- [EXTRAIT DE PAGE]
======

Le Collectif des universitaires contre les violences policières fait front commun avec les nombreux communiqués et actions de soutien aux habitant.e.s et sympathisant.e.s de la ZAD de Notre-Dame-des-Landes face aux expulsions, destructions et violences dont ils.elles font l’objet depuis le 9 avril dernier. Nous publions son communiqué daté du 15 avril 2018, journée qui a vu de nombreux soutiens converger vers la ZAD.

À l’heure où le gouvernement déclare vouloir mener la chasse aux « fake news », il est étonnant d’entendre le Premier ministre prétendre « éviter toute violence » tandis que son ministre de l’Intérieur affirme avoir un recours modéré à la force et « faire en sorte que celles et ceux qui veulent construire leur avenir là-bas puissent rester ».

Or, contrairement à ce que la Préfecture de Loire Atlantique avait annoncé, des habitant.e.s en phase de construction d’un projet agricole et/ou s’étant signalé.e.s à plusieurs reprises auprès des autorités – et sans que celles-ci daignent en tenir compte – ont vu leur habitat détruit, leurs cultures dévastées et leurs troupeaux déplacés. La liste des blessé.e.s, dont certain.e.s dans un état jugé sérieux et ayant nécessité une évacuation d’urgence vers des centres de soins nantais, ne cesse d’augmenter.

Non seulement habitant.e.s de la ZAD, mais aussi sympathisant.e.s de tous âges et professionnels des médias (journalistes, photographes) ont subi coups et blessures, assauts de véhicules blindés, pluies de grenades assourdissantes, de désencerclement et autres grenades offensives, ou encore tirs tendus de gaz lacrymogènes et de flashballs. Un habitant qui défendait un lieu de vie a vu plusieurs de ses tendons de doigts sectionnés après avoir été tiré par les pieds alors qu’il se trouvait sur un toit de tôle puis laissé à son propre sort dans les rues de Nantes par les gendarmes mobiles. Des militant.e.s, dont certain.e.s retraité.e.s qui avaient organisé un pique-nique solidaire sur place, ont fait l’objet de nombreux tirs de grenades lacrymogènes lors de la troisième journée de l’opération. De nombreuses personnes ont fait état de l’usage de gaz incapacitants aux effets sanitaires dévastateurs et aux séquelles inévitables.

======

- [CONSIGNE] Dans l'extrait sur la ZAD, recopiez tout le passage qui va de « À l’heure où » jusqu'à « ne cesse d’augmenter. », en renommant « Préfecture de Loire Atlantique » en « Préfecture de la Loire-Atlantique ».

[Entrées de données enregistrées]
======

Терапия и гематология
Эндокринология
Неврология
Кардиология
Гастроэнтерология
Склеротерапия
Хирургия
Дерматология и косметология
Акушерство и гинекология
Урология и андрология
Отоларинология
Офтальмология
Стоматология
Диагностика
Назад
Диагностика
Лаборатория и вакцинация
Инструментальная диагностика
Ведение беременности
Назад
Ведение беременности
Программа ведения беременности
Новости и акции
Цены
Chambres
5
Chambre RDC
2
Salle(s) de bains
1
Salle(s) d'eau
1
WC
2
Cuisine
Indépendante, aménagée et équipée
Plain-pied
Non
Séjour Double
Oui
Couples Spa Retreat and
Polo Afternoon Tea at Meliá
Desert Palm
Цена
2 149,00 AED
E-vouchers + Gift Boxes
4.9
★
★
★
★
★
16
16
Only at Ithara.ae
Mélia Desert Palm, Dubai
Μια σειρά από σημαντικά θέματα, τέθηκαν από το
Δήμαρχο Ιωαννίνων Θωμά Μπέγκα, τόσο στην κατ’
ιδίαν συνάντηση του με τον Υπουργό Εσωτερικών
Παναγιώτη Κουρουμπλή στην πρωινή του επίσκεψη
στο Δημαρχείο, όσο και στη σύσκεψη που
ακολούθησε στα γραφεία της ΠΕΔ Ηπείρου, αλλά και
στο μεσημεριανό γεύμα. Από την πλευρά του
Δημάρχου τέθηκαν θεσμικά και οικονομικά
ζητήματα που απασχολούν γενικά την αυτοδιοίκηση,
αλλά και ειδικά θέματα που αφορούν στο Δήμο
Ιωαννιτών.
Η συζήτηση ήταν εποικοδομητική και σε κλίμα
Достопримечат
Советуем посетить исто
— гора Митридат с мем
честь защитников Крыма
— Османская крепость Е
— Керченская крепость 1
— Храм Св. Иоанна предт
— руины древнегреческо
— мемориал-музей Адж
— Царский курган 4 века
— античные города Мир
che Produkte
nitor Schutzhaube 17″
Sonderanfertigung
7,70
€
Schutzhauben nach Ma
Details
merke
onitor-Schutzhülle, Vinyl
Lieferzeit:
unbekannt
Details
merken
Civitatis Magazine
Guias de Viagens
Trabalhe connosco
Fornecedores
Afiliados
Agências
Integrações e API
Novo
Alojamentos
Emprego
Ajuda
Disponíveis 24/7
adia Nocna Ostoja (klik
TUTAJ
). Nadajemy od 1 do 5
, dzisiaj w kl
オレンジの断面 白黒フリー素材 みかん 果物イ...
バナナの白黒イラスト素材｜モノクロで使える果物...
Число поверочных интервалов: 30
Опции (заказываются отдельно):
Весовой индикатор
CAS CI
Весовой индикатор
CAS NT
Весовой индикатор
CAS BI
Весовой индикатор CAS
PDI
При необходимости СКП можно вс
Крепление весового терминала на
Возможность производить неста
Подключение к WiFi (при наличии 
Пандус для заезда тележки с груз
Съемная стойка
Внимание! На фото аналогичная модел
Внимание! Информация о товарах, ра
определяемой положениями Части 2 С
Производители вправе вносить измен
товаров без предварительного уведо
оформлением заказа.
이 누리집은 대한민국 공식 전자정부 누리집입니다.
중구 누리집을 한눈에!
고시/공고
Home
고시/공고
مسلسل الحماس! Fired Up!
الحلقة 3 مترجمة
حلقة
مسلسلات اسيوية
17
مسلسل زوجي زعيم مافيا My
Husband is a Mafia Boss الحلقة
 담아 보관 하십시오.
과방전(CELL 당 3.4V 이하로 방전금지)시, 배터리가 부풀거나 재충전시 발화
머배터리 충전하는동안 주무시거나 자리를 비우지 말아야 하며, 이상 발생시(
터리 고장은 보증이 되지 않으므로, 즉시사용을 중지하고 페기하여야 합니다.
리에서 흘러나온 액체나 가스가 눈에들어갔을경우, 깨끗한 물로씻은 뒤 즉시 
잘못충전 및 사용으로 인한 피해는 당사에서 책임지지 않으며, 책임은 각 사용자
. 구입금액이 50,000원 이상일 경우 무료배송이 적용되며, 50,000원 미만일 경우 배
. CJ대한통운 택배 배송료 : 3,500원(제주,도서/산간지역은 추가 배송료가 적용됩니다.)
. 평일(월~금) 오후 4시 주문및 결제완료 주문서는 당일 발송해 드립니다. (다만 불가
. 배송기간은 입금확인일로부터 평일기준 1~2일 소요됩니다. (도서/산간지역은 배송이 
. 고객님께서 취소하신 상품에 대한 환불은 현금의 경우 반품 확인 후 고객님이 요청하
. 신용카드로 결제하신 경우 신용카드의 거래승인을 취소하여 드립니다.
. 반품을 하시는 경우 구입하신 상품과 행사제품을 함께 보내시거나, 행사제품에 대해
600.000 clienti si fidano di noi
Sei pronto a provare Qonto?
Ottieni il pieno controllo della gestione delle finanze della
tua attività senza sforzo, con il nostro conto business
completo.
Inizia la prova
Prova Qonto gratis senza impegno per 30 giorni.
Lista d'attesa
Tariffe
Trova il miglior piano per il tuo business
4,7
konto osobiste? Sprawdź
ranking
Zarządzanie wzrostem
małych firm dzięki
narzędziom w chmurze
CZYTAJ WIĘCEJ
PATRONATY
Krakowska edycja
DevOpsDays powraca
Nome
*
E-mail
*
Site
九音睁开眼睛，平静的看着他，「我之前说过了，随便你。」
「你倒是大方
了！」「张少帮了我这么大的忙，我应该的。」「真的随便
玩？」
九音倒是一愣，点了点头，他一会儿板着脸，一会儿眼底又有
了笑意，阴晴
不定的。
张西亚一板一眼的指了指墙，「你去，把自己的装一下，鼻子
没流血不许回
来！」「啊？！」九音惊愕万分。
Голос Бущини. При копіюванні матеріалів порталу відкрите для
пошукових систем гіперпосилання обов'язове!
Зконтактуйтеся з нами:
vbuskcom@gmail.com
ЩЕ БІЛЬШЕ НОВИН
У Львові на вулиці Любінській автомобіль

======

- [CORRIGÉ]
À l’heure où le gouvernement déclare vouloir mener la chasse aux « fake news », il est étonnant d’entendre le Premier ministre prétendre « éviter toute violence » tandis que son ministre de l’Intérieur affirme avoir un recours modéré à la force et « faire en sorte que celles et ceux qui veulent construire leur avenir là-bas puissent rester ».

Or, contrairement à ce que la Préfecture de la Loire-Atlantique avait annoncé, des habitant.e.s en phase de construction d’un projet agricole et/ou s’étant signalé.e.s à plusieurs reprises auprès des autorités – et sans que celles-ci daignent en tenir compte – ont vu leur habitat détruit, leurs cultures dévastées et leurs troupeaux déplacés. La liste des blessé.e.s, dont certain.e.s dans un état jugé sérieux et ayant nécessité une évacuation d’urgence vers des centres de soins nantais, ne cesse d’augmenter.